FeaturedStraf

Wanneer is wettige (zelf)verdediging toegestaan?

In België geldt er een verbod van eigenrichting. Dat wil zeggen dat het verboden is om zichzelf tegen onrecht te verzetten. Alleen de overheid komt het recht toe om tegen onrecht in te grijpen. Anderzijds erkent men ook dat de overheid niet altijd en overal ter plaatse kan zijn om de burger te beschermen. Daarom heeft men het rechtsfiguur noodweer of wettige verdediging geïntroduceerd.

Het is een uitzondering op het verbod van eigenrichting wanneer de overheid niet of onvoldoende bescherming kan bieden. Indien aan de voorwaarden is voldaan, kan de verdedigende actie het misdrijf rechtvaardigen waardoor er geen strafbare handeling meer is en er geen misdrijf bestaat. In feite wordt een ontoelaatbare handeling dan toelaatbaar. Er moet echter wel aan alle voorwaarden zijn voldaan. Er gelden zowel voorwaarden ten aanzien van de aanvalsdaad als ten aanzien van de afweringsdaad.

Voorwaarden eigen aan de aanvalsdaad

Wettige verdediging is alleen toegestaan indien de aanval aan vier verschillende voorwaarden voldoet. Het moet gaan om:

  • Een ernstige aanval;
  • De aanval moet effectief begonnen zijn of minstens dreigend zijn;
  • De aanval moet onrechtmatig zijn;
  • De aanval moet gericht zijn tegen personen.

Het moet gaan om een ernstige aanval

De eerste vereiste is dat de aanval ernstig is. Daarvoor moet er sprake zijn van een naderend kwaad of een zwaar onrecht waarbij de verdedigende persoon zich ernstig bedreigd moet voelen.

De lijn valt hierbij niet altijd even eenvoudig te trekken. Bij levensbedreigende gevallen is dit de logica zelve. Daarnaast neemt de rechtspraak aan dat een aanranding van de eigen of andermans integriteit eveneens een ernstige aanval is waartegen men zich mag verzetten. Ook een aanval op de persoonlijke vrijheid, zoals een ontvoering, is volgens de rechtspraak een ernstige aanval.

De aanval moet effectief begonnen of dreigend zijn

De aanval moet minstens onmiddellijk dreigen te beginnen. Dit laat een bepaalde mate tot preventief optreden toe. Kenmerkend hierbij is dat de aanval reeds moet vaststaan en dat het niet mag gaan om een eventueel of toekomstig gevaar waarbij men alsnog de overheid kon inlichten.
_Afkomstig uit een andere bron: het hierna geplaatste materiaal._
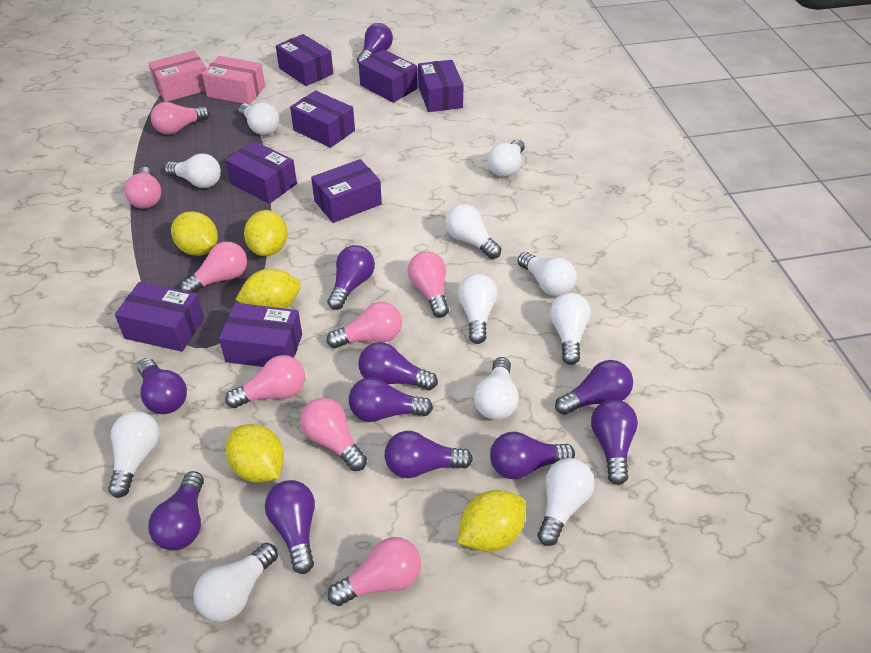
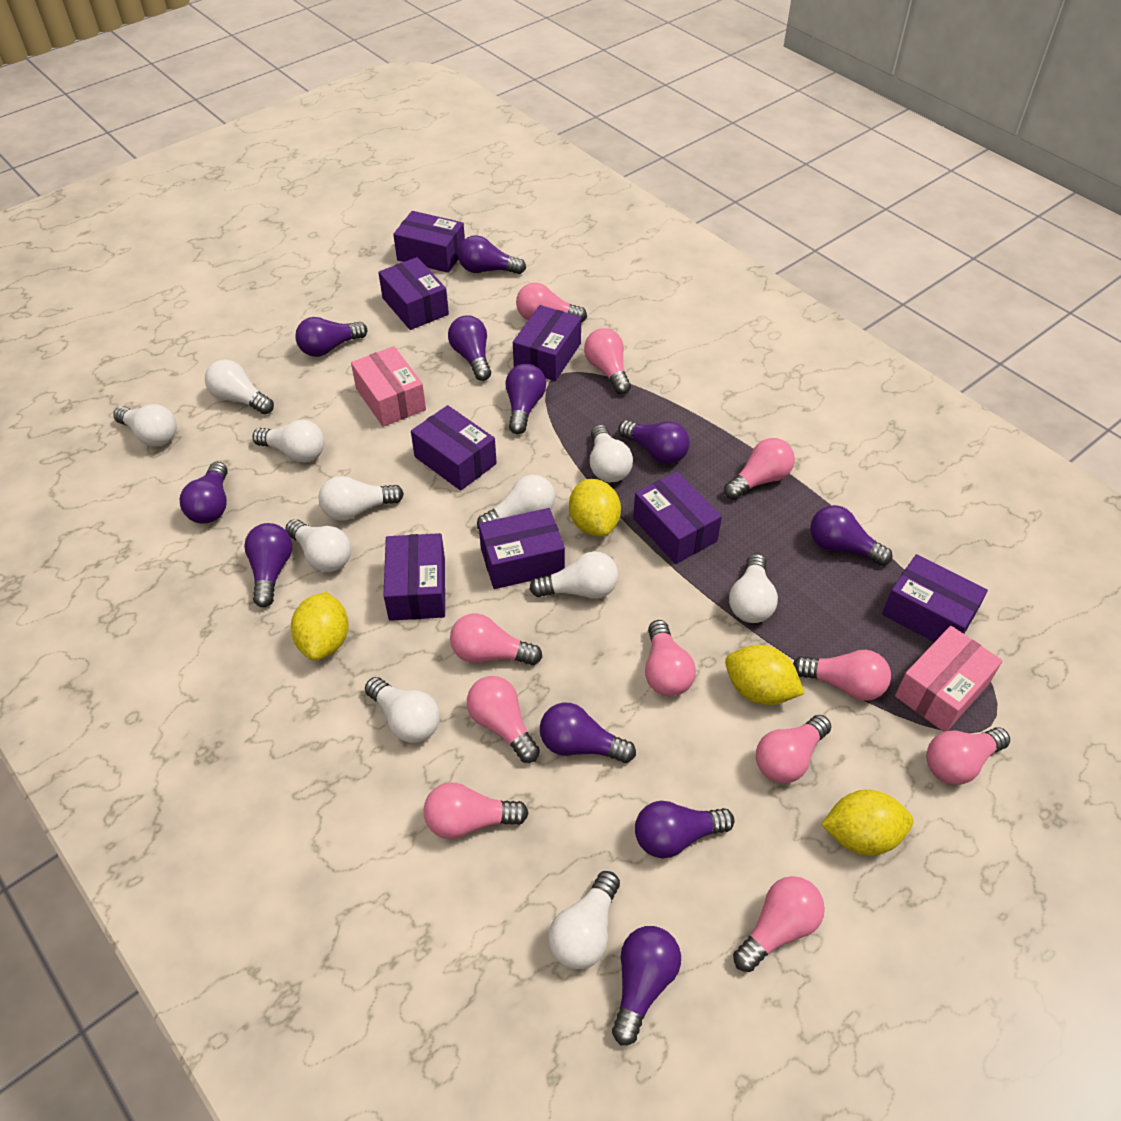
pink light bulb: 8 -> 11
yellow lemon: 5 -> 4

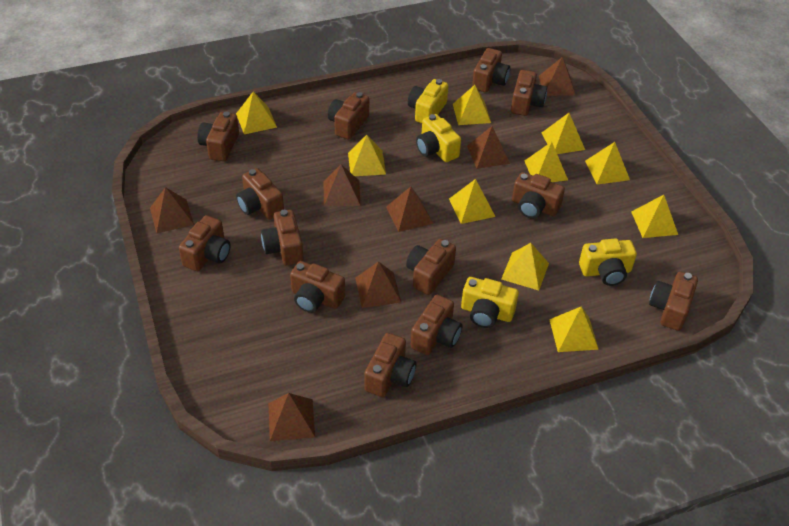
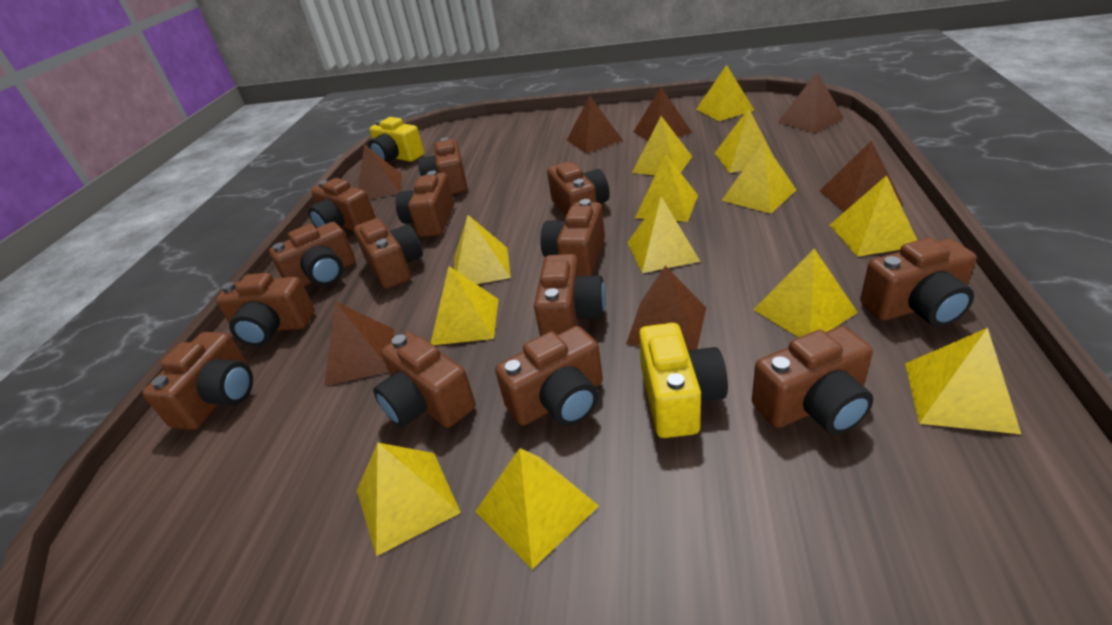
brown camera: 13 -> 14
yellow camera: 4 -> 2
yellow pyramid: 10 -> 13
De aanval moet onrechtmatig zijn

Deze voorwaarde zorgt ervoor dat iemand zich niet mag verdedigen tegen wetmatige gedragingen, bijvoorbeeld bij een arrestatie door een agent. Het zorgt er ook voor dat een aanvaller zich niet op wettige verdediging kan beroepen wanneer zijn slachtoffer zich ook zelf al op de wettige verdediging beroept. Dit zorgt wel vaker voor een moeilijke discussie wanneer het slachtoffer zich zou verdedigen tegen een door hem gemeend naderend kwaad.
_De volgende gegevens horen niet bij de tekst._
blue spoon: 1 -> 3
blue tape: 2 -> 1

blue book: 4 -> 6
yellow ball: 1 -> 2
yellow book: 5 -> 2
De aanval moet gericht zijn tegen personen

Een laatste vereiste ten slotte is dat de aanval steeds moet gericht zijn tegen personen. Dit kan de eigen persoon zijn maar ook een andere persoon. Wettige verdediging kan met andere woorden alleen worden ingeroepen wanneer het gaat om de verdediging van de lichamelijke integriteit, de eerbaarheid van een persoon of de persoonlijke vrijheid. Het kan nooit worden ingeroepen om goederen te beschermen.

Deze voorwaarde zorgt er ook voor dat wettige verdediging niet kan worden ingeroepen om dieren te beschermen, daar zij geen personen zijn. Dat werd al in 1905 door het Hof van Beroep te Luik bevestigd. Toen had de heer De Mevius zijn fazanten met automatische springtuigen beschermd tegen stropers. In 1938 volgde een bevestiging door het Hof van Cassatie (Waterhenarrest), toen een beklaagde onterecht de wettige verdediging van zijn vissen inriep.

Laat het wel duidelijk zijn dat deze vier voorwaarden niet stellen dat de aanval door een persoon moet worden uitgevoerd. Dat werd op 7 oktober 1974 nog bevestigd door de correctionele rechtbank te Namen, dat oordeelde dat een varken dat een kind aanviel, mocht worden gedood.

Voorwaarden eigen aan de afweringsdaad

Als er aan bovenstaande voorwaarden is voldaan, dan mag het slachtoffer afweringsdaden stellen om de aanval af te slaan. Er worden hier echter ook een aantal voorwaarden opgelegd die moeten waarborgen dat de afweringsdaad niet verder gaat dan wat strikt noodzakelijk is.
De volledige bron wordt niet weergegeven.